---- TASK INPUT

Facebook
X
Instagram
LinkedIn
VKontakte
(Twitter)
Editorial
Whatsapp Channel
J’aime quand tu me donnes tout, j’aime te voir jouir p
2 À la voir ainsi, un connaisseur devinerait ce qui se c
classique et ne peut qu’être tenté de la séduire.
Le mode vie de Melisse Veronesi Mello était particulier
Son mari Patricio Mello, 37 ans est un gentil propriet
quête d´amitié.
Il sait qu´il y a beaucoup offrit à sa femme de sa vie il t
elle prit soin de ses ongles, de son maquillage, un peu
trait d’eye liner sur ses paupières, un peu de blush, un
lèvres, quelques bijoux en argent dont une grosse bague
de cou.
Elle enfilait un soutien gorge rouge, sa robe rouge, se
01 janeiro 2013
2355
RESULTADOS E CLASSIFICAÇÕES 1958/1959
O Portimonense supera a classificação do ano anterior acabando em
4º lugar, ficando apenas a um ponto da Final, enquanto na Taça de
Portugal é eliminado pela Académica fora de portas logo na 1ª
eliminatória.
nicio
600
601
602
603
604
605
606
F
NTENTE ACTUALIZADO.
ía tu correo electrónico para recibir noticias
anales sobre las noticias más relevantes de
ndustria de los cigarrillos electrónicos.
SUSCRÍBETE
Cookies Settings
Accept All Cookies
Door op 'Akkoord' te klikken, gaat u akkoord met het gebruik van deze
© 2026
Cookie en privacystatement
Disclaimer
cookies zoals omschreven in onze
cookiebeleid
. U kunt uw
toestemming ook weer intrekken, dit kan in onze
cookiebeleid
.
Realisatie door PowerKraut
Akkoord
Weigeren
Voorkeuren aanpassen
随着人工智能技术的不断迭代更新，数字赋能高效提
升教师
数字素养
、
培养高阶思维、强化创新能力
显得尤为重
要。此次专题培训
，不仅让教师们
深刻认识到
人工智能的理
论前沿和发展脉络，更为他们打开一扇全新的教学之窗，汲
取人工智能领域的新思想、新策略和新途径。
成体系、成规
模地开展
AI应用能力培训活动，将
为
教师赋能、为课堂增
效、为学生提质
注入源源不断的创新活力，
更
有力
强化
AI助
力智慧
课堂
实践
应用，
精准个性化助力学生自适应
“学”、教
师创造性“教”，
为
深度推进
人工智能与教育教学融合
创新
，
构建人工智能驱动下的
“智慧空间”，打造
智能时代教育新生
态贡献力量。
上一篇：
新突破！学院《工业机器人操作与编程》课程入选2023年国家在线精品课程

--------

TASK ITEM: Every line of the records that includes the word "noticias" should be gathered.

RESULT OF THIS EXERCISE:
ía tu correo electrónico para recibir noticias
anales sobre las noticias más relevantes de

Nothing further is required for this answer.